Detect chemical compounds and genes

Description

This is a pre-trained model that can be used to automatically detect all chemical compounds and gene mentions from medical texts.

Predicted Entities:

CHEMICAL, GENE-Y, GENE-N

Live Demo Open in ColabDownload

How to use

Use as part of an nlp pipeline with the following stages: DocumentAssembler, SentenceDetector, Tokenizer, WordEmbeddingsModel, NerDLModel. Add the NerConverter to the end of the pipeline to convert entity tokens into full entity chunks.


clinical_ner = NerDLModel.pretrained("ner_chemprot_clinical", "en", "clinical/models") \
  .setInputCols(["sentence", "token", "embeddings"]) \
  .setOutputCol("ner")

nlp_pipeline = Pipeline(stages=[document_assembler, sentence_detector, tokenizer, word_embeddings, clinical_ner, ner_converter])

light_pipeline = LightPipeline(nlp_pipeline.fit(spark.createDataFrame([['']]).toDF("text")))

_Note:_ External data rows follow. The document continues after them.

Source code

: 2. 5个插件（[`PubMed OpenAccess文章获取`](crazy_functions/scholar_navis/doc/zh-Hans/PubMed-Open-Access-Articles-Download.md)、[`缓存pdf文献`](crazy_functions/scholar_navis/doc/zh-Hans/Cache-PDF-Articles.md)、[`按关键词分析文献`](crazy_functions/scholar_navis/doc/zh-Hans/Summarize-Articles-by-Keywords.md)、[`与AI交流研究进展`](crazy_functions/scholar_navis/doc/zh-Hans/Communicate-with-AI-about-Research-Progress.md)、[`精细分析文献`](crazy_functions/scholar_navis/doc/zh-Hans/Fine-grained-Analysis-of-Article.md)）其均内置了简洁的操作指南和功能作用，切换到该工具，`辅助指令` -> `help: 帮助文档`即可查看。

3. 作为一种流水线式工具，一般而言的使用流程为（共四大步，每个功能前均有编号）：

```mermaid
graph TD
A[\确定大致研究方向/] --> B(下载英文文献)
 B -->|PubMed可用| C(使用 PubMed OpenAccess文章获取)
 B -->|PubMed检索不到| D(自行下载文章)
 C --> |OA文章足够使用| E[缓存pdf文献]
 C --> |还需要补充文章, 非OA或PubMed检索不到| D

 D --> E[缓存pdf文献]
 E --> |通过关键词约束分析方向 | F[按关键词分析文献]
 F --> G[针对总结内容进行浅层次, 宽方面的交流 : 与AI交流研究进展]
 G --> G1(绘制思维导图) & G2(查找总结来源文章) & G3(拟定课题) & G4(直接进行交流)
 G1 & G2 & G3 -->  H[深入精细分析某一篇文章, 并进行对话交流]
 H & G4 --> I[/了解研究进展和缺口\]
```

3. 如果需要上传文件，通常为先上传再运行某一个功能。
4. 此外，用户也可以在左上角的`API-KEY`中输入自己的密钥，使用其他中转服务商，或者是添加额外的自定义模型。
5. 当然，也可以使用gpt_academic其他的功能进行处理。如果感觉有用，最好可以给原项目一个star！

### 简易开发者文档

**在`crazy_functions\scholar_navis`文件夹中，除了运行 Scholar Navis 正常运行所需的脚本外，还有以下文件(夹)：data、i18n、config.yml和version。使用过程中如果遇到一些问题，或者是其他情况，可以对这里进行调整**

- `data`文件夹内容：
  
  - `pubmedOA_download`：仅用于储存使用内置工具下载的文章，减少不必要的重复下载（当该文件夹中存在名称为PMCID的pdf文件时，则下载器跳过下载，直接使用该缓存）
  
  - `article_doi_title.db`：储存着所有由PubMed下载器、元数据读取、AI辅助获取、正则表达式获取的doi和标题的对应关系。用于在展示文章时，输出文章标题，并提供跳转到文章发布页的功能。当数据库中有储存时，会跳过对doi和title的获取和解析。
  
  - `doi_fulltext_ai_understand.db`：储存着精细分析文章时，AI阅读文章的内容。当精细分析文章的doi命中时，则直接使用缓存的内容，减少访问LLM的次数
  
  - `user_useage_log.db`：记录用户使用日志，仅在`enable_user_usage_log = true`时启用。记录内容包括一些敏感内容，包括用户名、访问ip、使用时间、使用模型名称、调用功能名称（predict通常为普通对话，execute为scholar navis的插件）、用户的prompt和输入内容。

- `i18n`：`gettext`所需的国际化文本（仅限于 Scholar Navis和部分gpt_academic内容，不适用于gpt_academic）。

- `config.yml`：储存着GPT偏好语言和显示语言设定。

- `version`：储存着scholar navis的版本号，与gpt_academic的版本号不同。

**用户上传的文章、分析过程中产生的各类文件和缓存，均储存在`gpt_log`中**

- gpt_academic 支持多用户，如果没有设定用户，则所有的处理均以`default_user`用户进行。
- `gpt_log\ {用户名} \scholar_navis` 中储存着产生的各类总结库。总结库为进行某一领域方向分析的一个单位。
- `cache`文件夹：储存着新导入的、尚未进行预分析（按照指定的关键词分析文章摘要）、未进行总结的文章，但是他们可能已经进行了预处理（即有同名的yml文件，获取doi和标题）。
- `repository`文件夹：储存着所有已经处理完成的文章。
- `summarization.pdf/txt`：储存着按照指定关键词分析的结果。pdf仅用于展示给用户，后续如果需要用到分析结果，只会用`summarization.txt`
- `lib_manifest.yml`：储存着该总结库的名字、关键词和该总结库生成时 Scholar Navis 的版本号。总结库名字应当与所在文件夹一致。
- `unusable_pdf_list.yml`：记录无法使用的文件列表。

results = light_pipeline.fullAnnotate("Keratinocyte growth factor and acidic fibroblast growth factor are mitogens for primary cultures of mammary epithelium.")
    

Results

+----+---------------------------------+---------+-------+----------+
|    | chunk                           |   begin |   end | entity   |
+====+=================================+=========+=======+==========+
|  0 | Keratinocyte growth factor      |       0 |    25 | GENE-Y   |
+----+---------------------------------+---------+-------+----------+
|  1 | acidic fibroblast growth factor |      31 |    61 | GENE-Y   |
+----+---------------------------------+---------+-------+----------+

Model Information

Model Name: ner_chemprot_clinical
Type: ner
Compatibility: Spark NLP for Healthcare 2.6.0 +
Edition: Official
License: Licensed
Input Labels: [sentence, token, embeddings]
Output Labels: [ner]
Language: [en]
Case sensitive: false

Data Source

This model was trained on the ChemProt corpus using ‘embeddings_clinical’ embeddings. Make sure you use the same embeddings when running the model.